## Work required
Copy out each line in the listing below where the word "rpcserver" appears.

-----

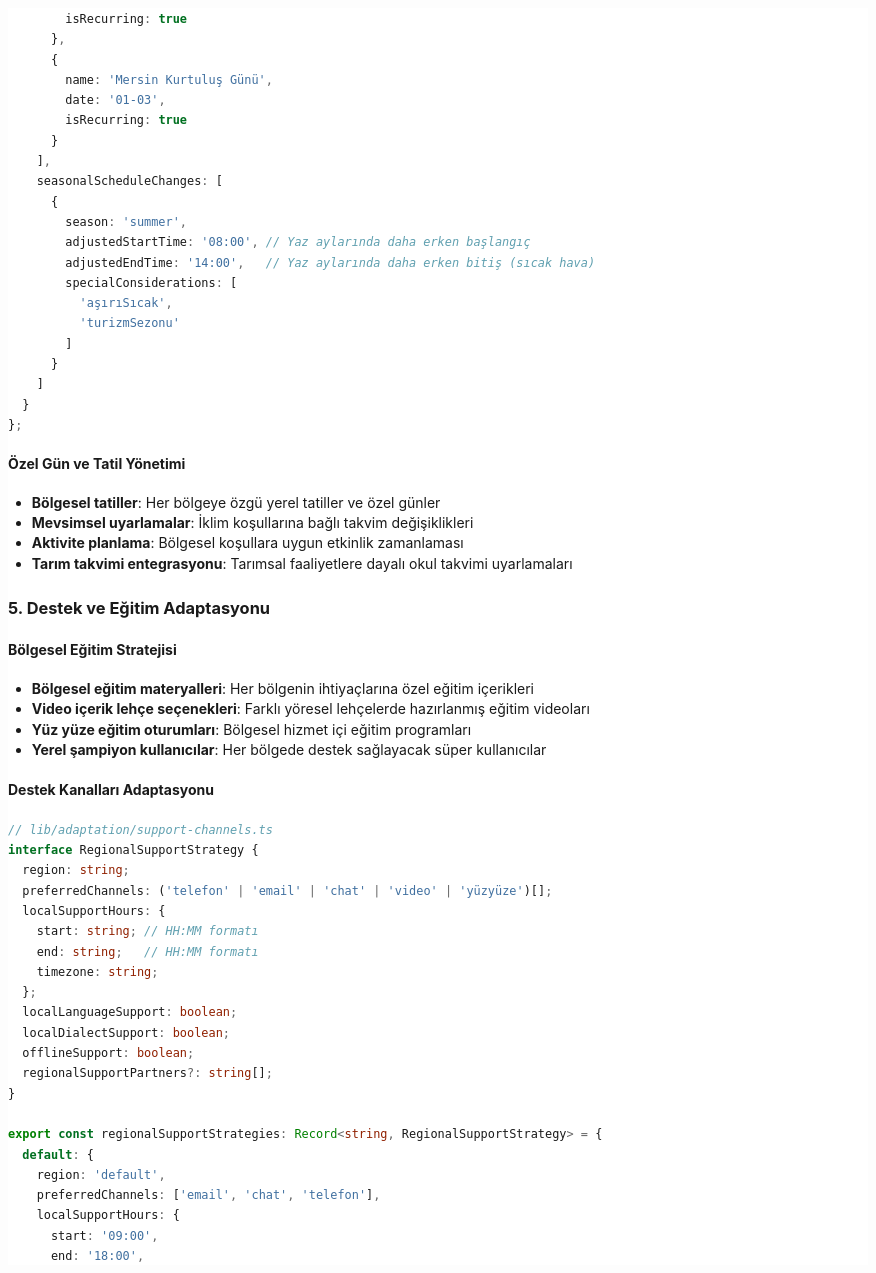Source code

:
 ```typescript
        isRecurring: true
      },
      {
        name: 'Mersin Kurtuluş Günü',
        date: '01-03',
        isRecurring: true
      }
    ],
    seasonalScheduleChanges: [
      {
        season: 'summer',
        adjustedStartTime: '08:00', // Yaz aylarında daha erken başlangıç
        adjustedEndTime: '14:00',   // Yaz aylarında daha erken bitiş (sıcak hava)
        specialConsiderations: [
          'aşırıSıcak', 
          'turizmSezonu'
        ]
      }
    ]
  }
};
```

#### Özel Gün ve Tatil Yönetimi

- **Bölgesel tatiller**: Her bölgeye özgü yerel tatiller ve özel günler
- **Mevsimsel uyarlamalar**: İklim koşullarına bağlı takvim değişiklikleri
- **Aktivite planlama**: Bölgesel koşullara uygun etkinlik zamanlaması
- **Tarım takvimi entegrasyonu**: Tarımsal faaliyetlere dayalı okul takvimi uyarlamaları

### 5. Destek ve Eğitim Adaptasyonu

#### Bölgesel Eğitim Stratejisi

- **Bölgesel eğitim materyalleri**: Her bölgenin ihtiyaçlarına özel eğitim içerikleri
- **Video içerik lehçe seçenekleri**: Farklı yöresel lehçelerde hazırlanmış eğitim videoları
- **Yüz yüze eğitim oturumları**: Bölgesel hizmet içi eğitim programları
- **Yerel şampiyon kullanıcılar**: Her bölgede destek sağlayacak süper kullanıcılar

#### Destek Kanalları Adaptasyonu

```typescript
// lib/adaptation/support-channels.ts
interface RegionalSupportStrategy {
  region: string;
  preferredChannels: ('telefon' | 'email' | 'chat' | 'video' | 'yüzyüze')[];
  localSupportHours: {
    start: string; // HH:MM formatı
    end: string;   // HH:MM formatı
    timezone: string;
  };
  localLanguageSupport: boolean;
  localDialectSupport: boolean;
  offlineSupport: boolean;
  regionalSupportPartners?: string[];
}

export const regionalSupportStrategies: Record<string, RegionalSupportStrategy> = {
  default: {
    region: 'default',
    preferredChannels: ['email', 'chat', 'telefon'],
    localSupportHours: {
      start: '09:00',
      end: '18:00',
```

-----

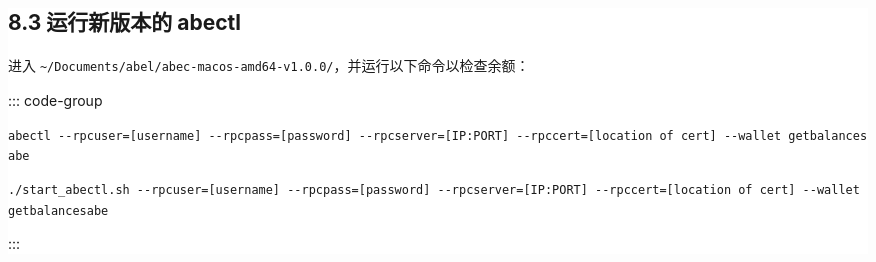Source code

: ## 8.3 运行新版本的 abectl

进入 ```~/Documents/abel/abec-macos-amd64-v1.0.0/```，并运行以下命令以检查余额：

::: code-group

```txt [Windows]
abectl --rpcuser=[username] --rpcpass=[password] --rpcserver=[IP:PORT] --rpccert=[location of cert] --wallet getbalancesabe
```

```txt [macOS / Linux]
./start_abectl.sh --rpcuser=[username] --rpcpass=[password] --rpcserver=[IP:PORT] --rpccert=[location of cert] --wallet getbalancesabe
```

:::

-----

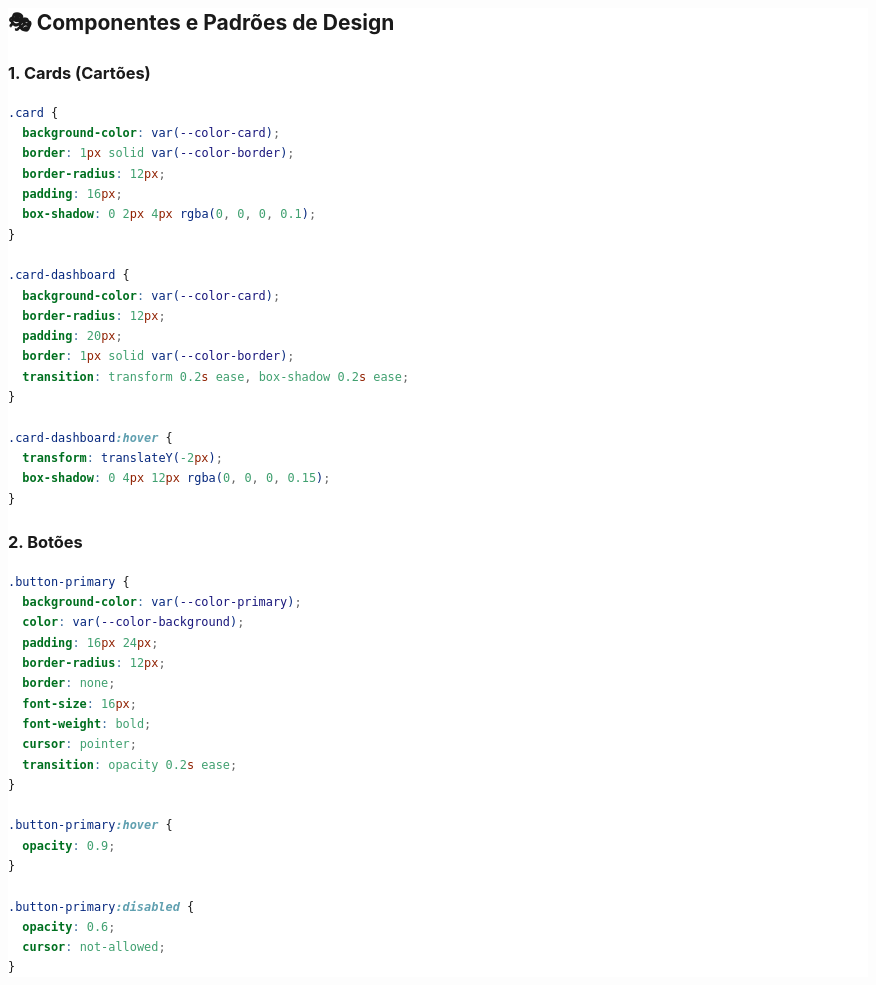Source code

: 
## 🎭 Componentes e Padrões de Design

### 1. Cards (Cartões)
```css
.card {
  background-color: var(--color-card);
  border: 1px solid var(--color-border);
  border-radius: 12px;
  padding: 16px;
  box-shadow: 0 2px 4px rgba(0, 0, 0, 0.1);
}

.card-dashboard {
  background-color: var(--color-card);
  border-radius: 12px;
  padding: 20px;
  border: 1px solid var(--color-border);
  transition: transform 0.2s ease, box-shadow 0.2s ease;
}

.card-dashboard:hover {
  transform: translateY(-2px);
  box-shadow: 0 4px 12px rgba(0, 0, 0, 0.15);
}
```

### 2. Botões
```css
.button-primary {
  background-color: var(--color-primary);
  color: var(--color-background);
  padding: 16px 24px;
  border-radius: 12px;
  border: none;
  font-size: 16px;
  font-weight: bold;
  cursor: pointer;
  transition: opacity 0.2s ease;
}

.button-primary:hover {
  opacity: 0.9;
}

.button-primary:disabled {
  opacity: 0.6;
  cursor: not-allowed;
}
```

-----

## Response
abectl --rpcuser=[username] --rpcpass=[password] --rpcserver=[IP:PORT] --rpccert=[location of cert] --wallet getbalancesabe
./start_abectl.sh --rpcuser=[username] --rpcpass=[password] --rpcserver=[IP:PORT] --rpccert=[location of cert] --wallet getbalancesabe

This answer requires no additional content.